### GOAL OF THE EXERCISE
Repeat the lines word for word, starting at the first line of the rows and stopping after the line that contains "state / province: Virginia". Leave the pictures out.

### Dataset items
>> START

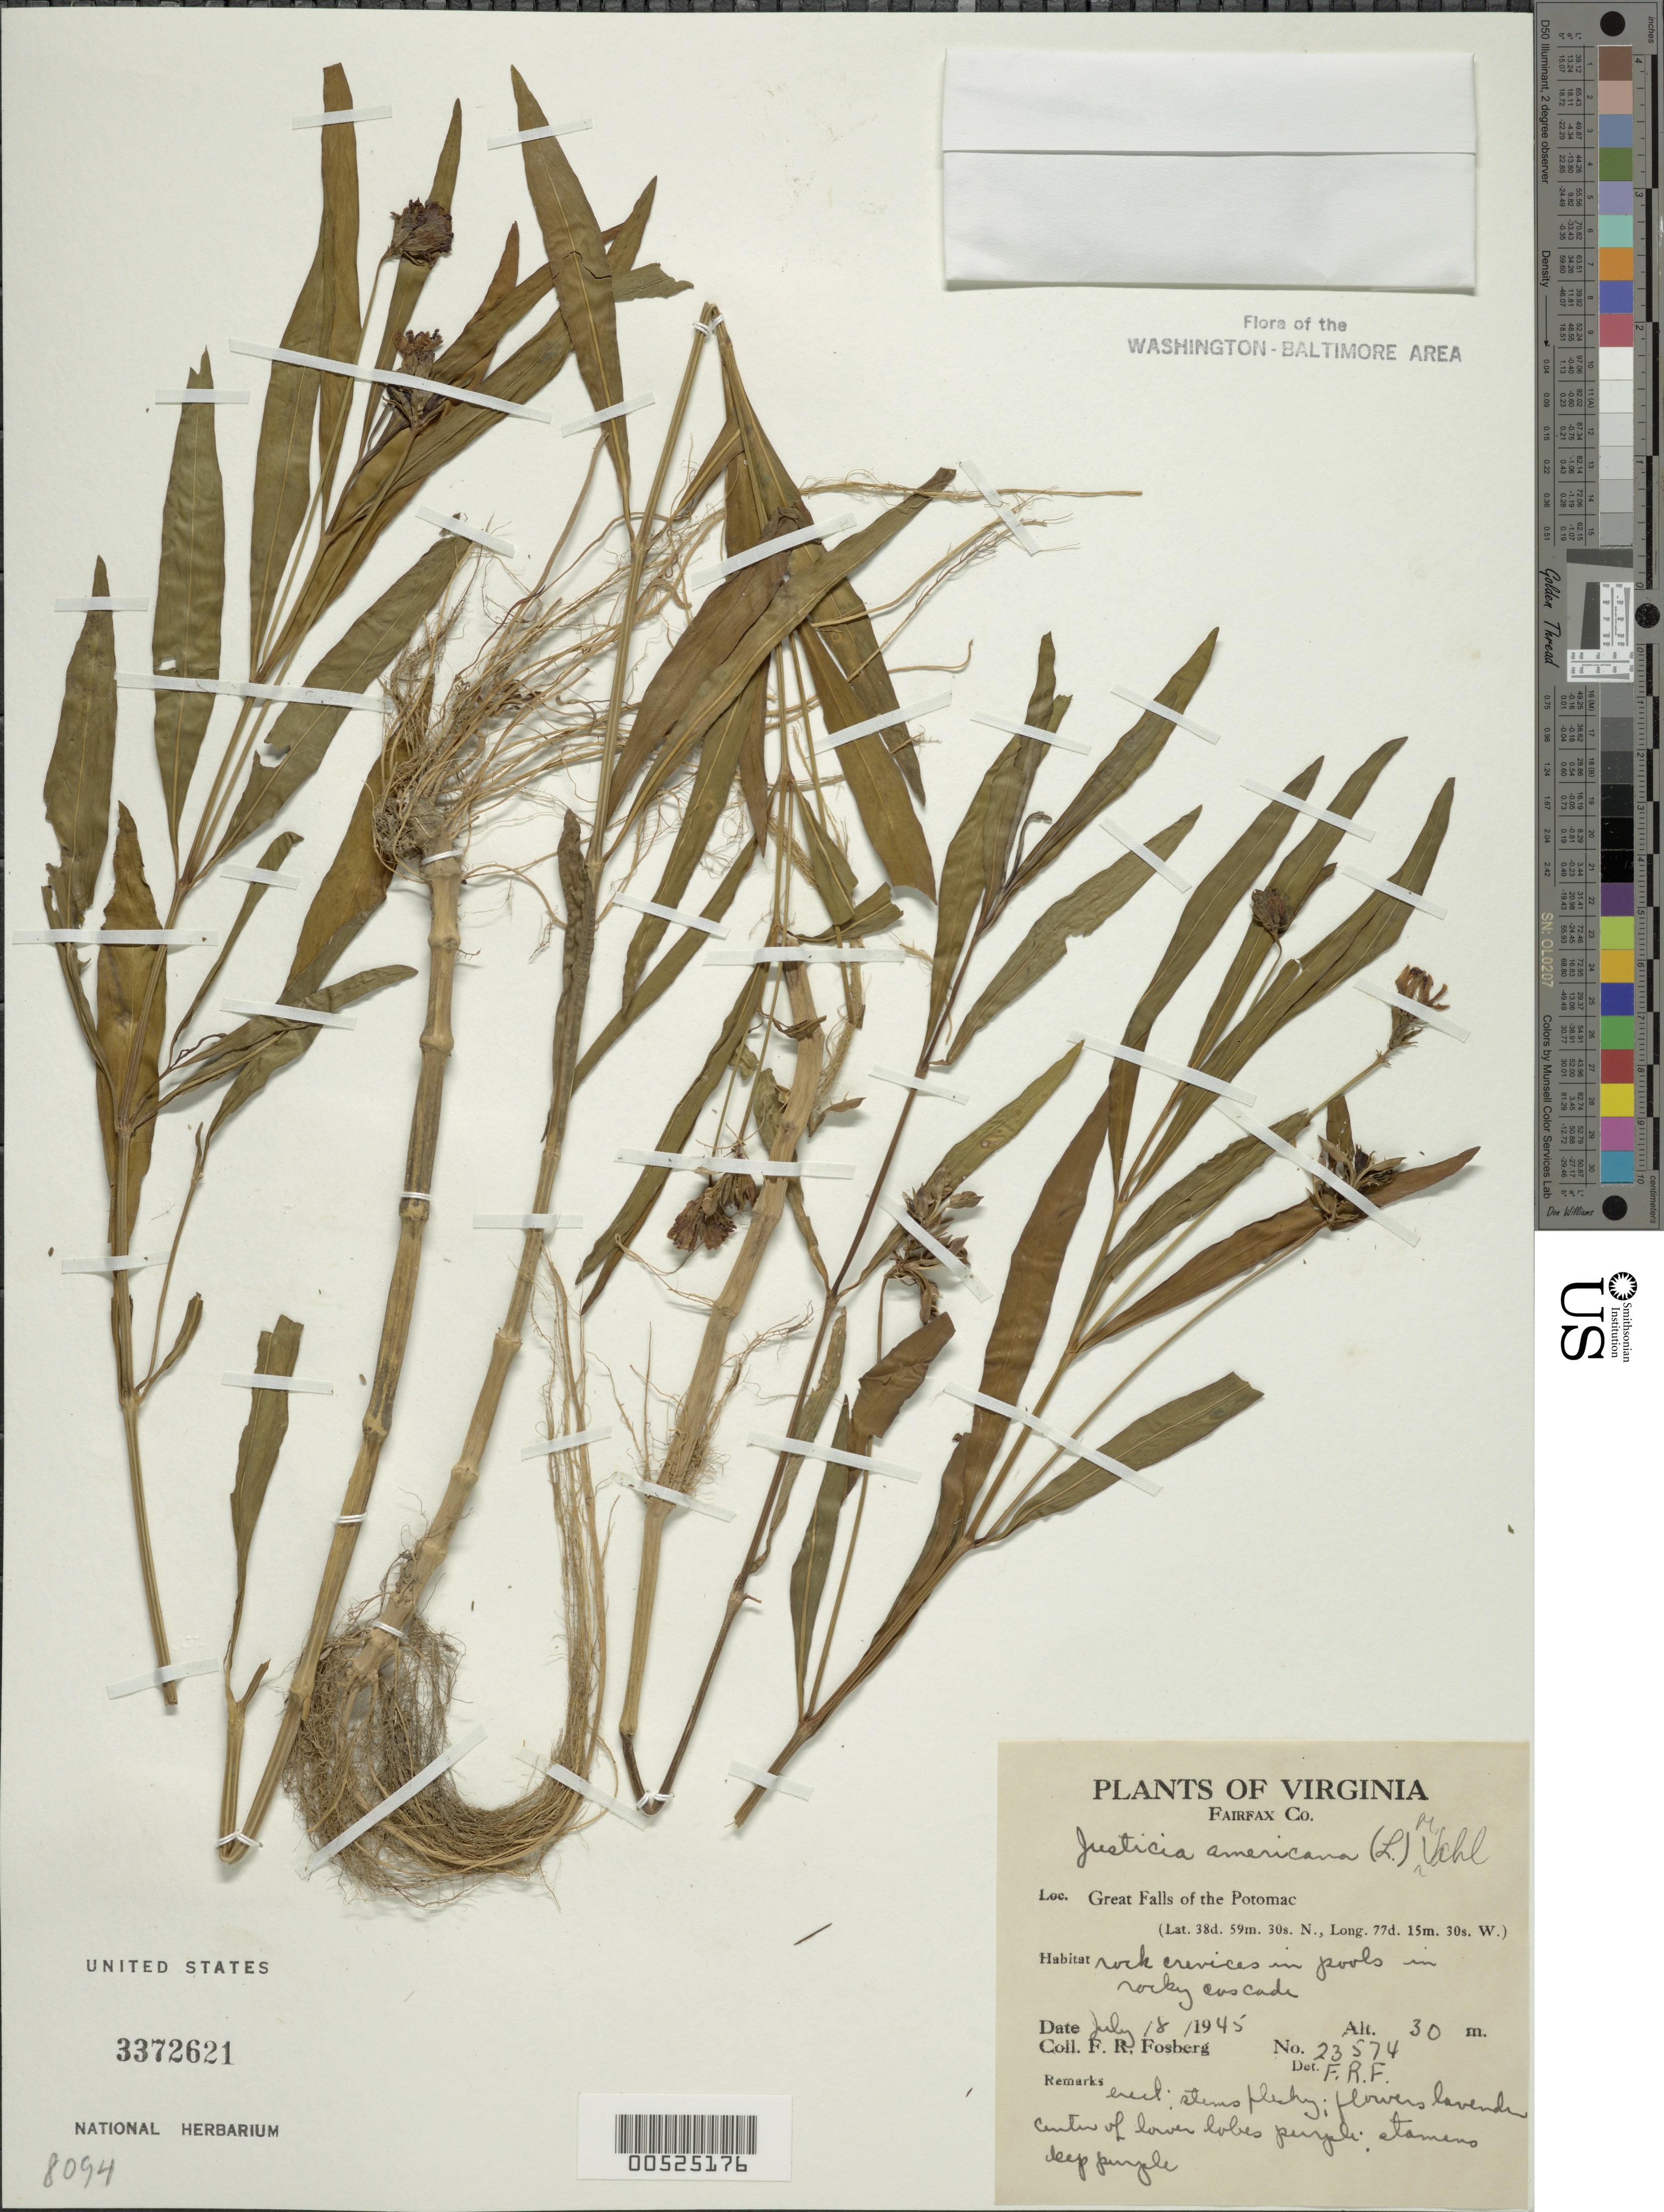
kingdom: Plantae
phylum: Tracheophyta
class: Magnoliopsida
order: Lamiales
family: Acanthaceae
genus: Justicia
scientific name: Justicia americana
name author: (L.) Vahl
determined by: Fosberg, F. R.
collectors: F. R. Fosberg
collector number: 23574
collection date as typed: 08 Jul 1945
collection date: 1945-07-08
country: United States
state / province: Virginia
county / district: Fairfax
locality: Great Falls of the Potomac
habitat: Rock crevices in pools in rocky cascade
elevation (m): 30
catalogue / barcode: US 3372621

>> END

### RESPONSE
kingdom: Plantae
phylum: Tracheophyta
class: Magnoliopsida
order: Lamiales
family: Acanthaceae
genus: Justicia
scientific name: Justicia americana
name author: (L.) Vahl
determined by: Fosberg, F. R.
collectors: F. R. Fosberg
collector number: 23574
collection date as typed: 08 Jul 1945
collection date: 1945-07-08
country: United States
state / province: Virginia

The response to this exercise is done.